[lbo-talk] posh as fuck

Jordan Carroll jordanscarroll at gmail.com
Tue Dec 6 14:06:50 PST 2011


"[WS:] True, academic workers are to the left of the US mainstream. But to borrow from the repertoire of the more radical wing of this forum, this means that the role of academia is akin to that of the Democrat Party: to attract people with a subversive potential and then defuse this potential. Instead of being in the 'real world' organizing, these folk sit in their academic offices, fart into chairs, and fancy themselves of being radicals by speaking in tongues of the pomo newspeak. What is bad for the goose is bad for the gander, no?"

Is that really true? Many of my graduate student friends are involved in activism and virtually all of them attend demonstrations on a regular basis.
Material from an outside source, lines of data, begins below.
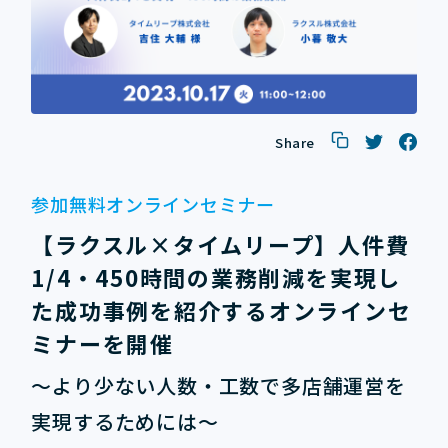
Share
参加無料オンラインセミナー
【ラクスル×タイムリープ】人件費
1/4・450時間の業務削減を実現し
た成功事例を紹介するオンラインセ
ミナーを開催
～より少ない人数・工数で多店舗運営を
実現するためには～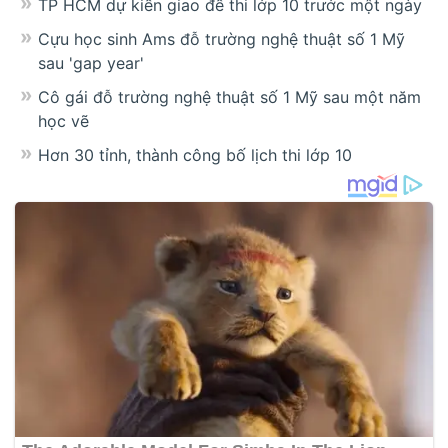
TP HCM dự kiến giao đề thi lớp 10 trước một ngày
Cựu học sinh Ams đỗ trường nghệ thuật số 1 Mỹ
sau 'gap year'
Cô gái đỗ trường nghệ thuật số 1 Mỹ sau một năm
học vẽ
Hơn 30 tỉnh, thành công bố lịch thi lớp 10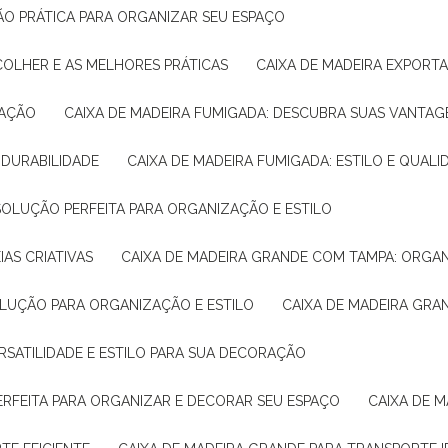
ÇÃO PRÁTICA PARA ORGANIZAR SEU ESPAÇO
COLHER E AS MELHORES PRÁTICAS
CAIXA DE MADEIRA EXPORT
TAÇÃO
CAIXA DE MADEIRA FUMIGADA: DESCUBRA SUAS VANTAG
E DURABILIDADE
CAIXA DE MADEIRA FUMIGADA: ESTILO E QUALI
 SOLUÇÃO PERFEITA PARA ORGANIZAÇÃO E ESTILO
IAS CRIATIVAS
CAIXA DE MADEIRA GRANDE COM TAMPA: ORGA
OLUÇÃO PARA ORGANIZAÇÃO E ESTILO
CAIXA DE MADEIRA GRA
ERSATILIDADE E ESTILO PARA SUA DECORAÇÃO
PERFEITA PARA ORGANIZAR E DECORAR SEU ESPAÇO
CAIXA DE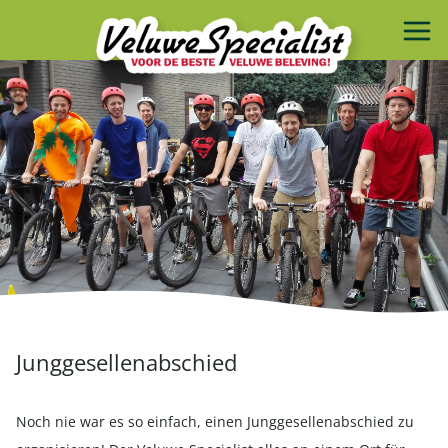
Junggesellenabschied
Noch nie war es so einfach, einen Junggesellenabschied zu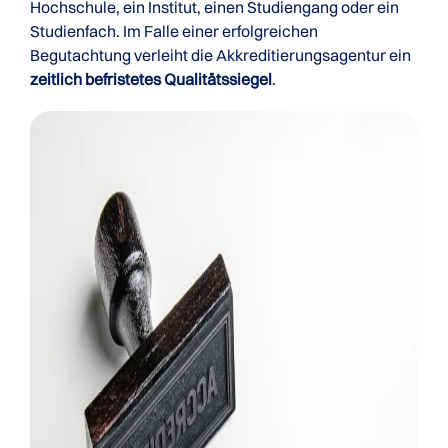
Hochschule, ein Institut, einen Studiengang oder ein
Studienfach. Im Falle einer erfolgreichen
Begutachtung verleiht die Akkreditierungsagentur ein
zeitlich befristetes Qualitätssiegel
.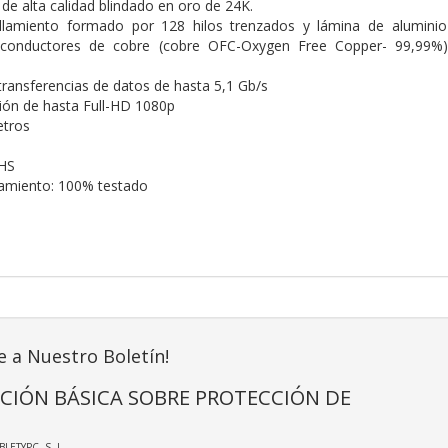
e alta calidad blindado en oro de 24K.
allamiento formado por 128 hilos trenzados y lámina de aluminio 
conductores de cobre (cobre OFC-Oxygen Free Copper- 99,99%) 
transferencias de datos de hasta 5,1 Gb/s
ión de hasta Full-HD 1080p
etros
HS
namiento: 100% testado
e a Nuestro Boletín!
CIÓN BÁSICA SOBRE PROTECCIÓN DE
ABLETYPC, S. L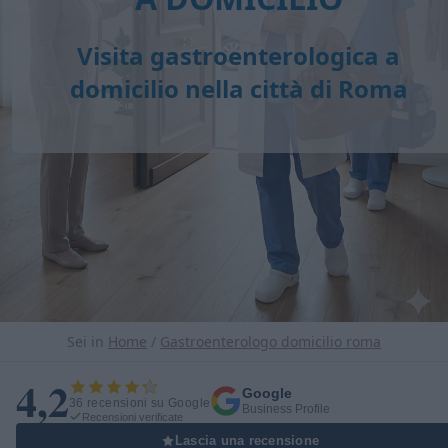
Visita gastroenterologica a
domicilio
nella città di Roma
Sei in
Home
/
Gastroenterologo domicilio roma
4,2
Google
36 recensioni su Google
Business Profile
Recensioni verificate
Lascia una recensione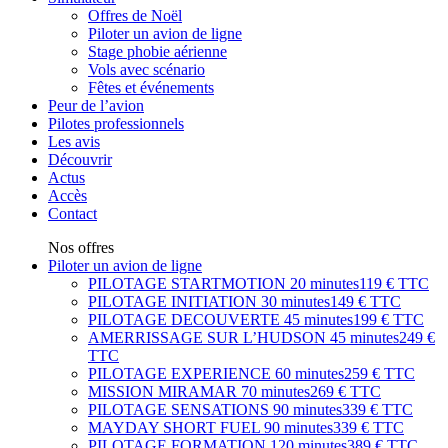
Offres de Noël
Piloter un avion de ligne
Stage phobie aérienne
Vols avec scénario
Fêtes et événements
Peur de l’avion
Pilotes professionnels
Les avis
Découvrir
Actus
Accès
Contact
Nos offres
Piloter un avion de ligne
PILOTAGE STARTMOTION
20 minutes
119 € TTC
PILOTAGE INITIATION
30 minutes
149 € TTC
PILOTAGE DECOUVERTE
45 minutes
199 € TTC
AMERRISSAGE SUR L’HUDSON
45 minutes
249 €
TTC
PILOTAGE EXPERIENCE
60 minutes
259 € TTC
MISSION MIRAMAR
70 minutes
269 € TTC
PILOTAGE SENSATIONS
90 minutes
339 € TTC
MAYDAY SHORT FUEL
90 minutes
339 € TTC
PILOTAGE FORMATION
120 minutes
389 € TTC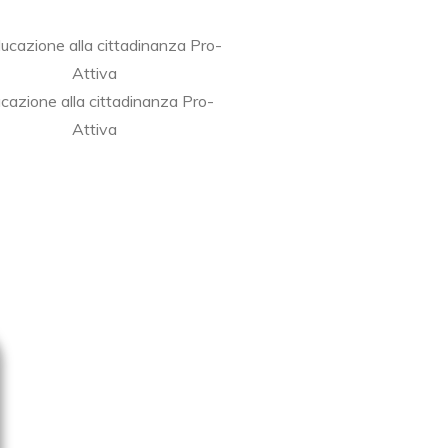
cazione alla cittadinanza Pro-
Attiva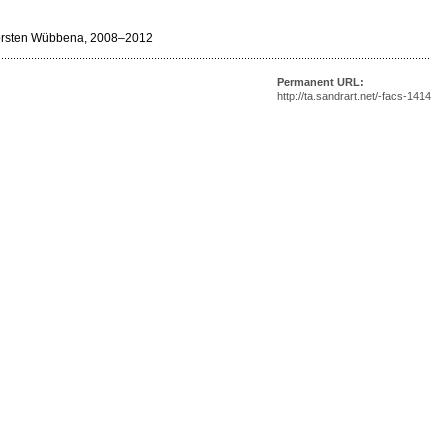
Thorsten Wübbena, 2008–2012
Permanent URL:
http://ta.sandrart.net/-facs-1414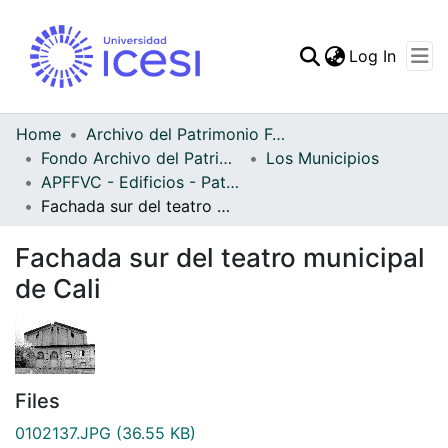
(curren
Log In
Communities & Collec
All of DSpace
Home
Archivo del Patrimonio Fotográfico y Fílmico del Valle del Cauca
Fondo Archivo del Patrimonio Fotográfico y Fílmico del Valle del Cauca
Los Municipios
Statistics
APFFVC - Edificios - Patrimonial
Fachada sur del teatro municipal de Cali
Fachada sur del teatro municipal
de Cali
Files
0102137.JPG
(36.55 KB)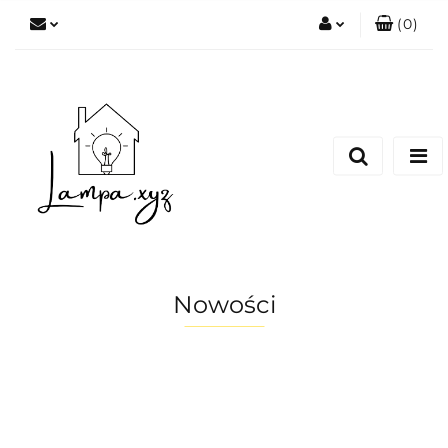
(
0
)
Zaloguj się
Zarejestruj się
Dodaj zgłoszenie
Nowości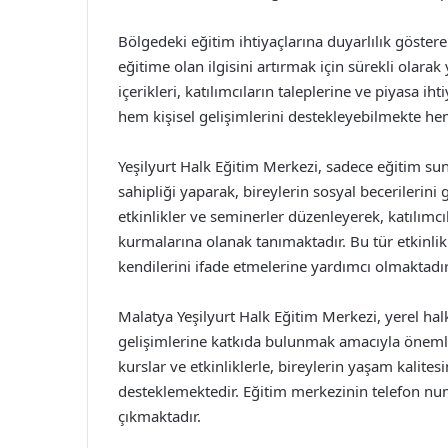
Bölgedeki eğitim ihtiyaçlarına duyarlılık göster
eğitime olan ilgisini artırmak için sürekli olarak
içerikleri, katılımcıların taleplerine ve piyasa ih
hem kişisel gelişimlerini destekleyebilmekte hem
Yeşilyurt Halk Eğitim Merkezi, sadece eğitim s
sahipliği yaparak, bireylerin sosyal becerilerini 
etkinlikler ve seminerler düzenleyerek, katılımc
kurmalarına olanak tanımaktadır. Bu tür etkinli
kendilerini ifade etmelerine yardımcı olmaktadır
Malatya Yeşilyurt Halk Eğitim Merkezi, yerel halk
gelişimlerine katkıda bulunmak amacıyla önemli
kurslar ve etkinliklerle, bireylerin yaşam kalite
desteklemektedir. Eğitim merkezinin telefon numa
çıkmaktadır.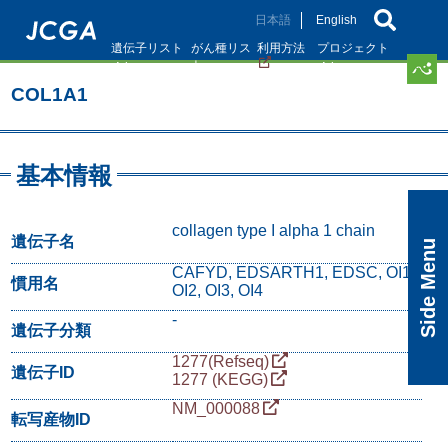
メ
日本語
English
イ
遺伝子リスト
がん種リス
利用方法
プロジェクト
ン
ト
コ
COL1A1
ン
テ
ン
ツ
基本情報
に
移
動
collagen type I alpha 1 chain
遺伝子名
Side Menu
CAFYD, EDSARTH1, EDSC, OI1,
慣用名
OI2, OI3, OI4
-
遺伝子分類
1277(Refseq)
遺伝子ID
1277 (KEGG)
NM_000088
転写産物ID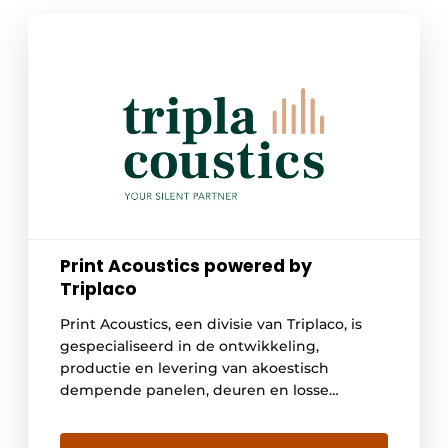
Print Acoustics powered by
Triplaco
Print Acoustics, een divisie van Triplaco, is
gespecialiseerd in de ontwikkeling,
productie en levering van akoestisch
dempende panelen, deuren en losse
elementen. Onze oplossingen, standaard of
op maat, worden geïntegreerd in de meest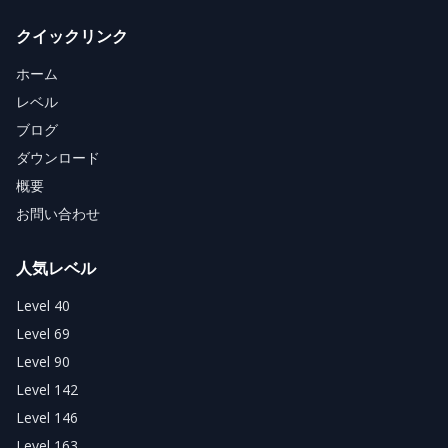
クイックリンク
ホーム
レベル
ブログ
ダウンロード
概要
お問い合わせ
人気レベル
Level 40
Level 69
Level 90
Level 142
Level 146
Level 163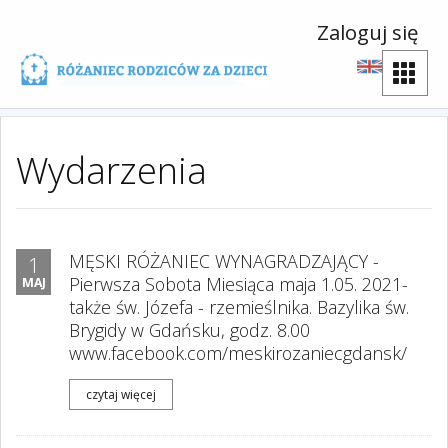
Zaloguj się
Wydarzenia
MĘSKI RÓŻANIEC WYNAGRADZAJĄCY -
1
Pierwsza Sobota Miesiąca maja 1.05. 2021-
MAJ
także św. Józefa - rzemieślnika. Bazylika św.
Brygidy w Gdańsku, godz. 8.00
www.facebook.com/meskirozaniecgdansk/
czytaj więcej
Most of the professors in my department show up, too, and several have spoken about their political work outside of the university. I'm not saying that there aren't "armchair radicals," but I have met more active leftists in academia than anywhere else. Again, there's a lot of work to be done on universities but, at least in the humanities and social sciences, they are in many ways better for promoting left politics than the average workplace.

And I would say that leftist engagement also has a strong correlation with departments that engage in "pomo newspeak." The student movement here is led primarily by students and professors in history, sociology, English, and comp lit. Meanwhile, departments in disciplines that pride themselves on clarity and immediate practical application have pushed hard to keep Chancellor Katehi and cops on campus.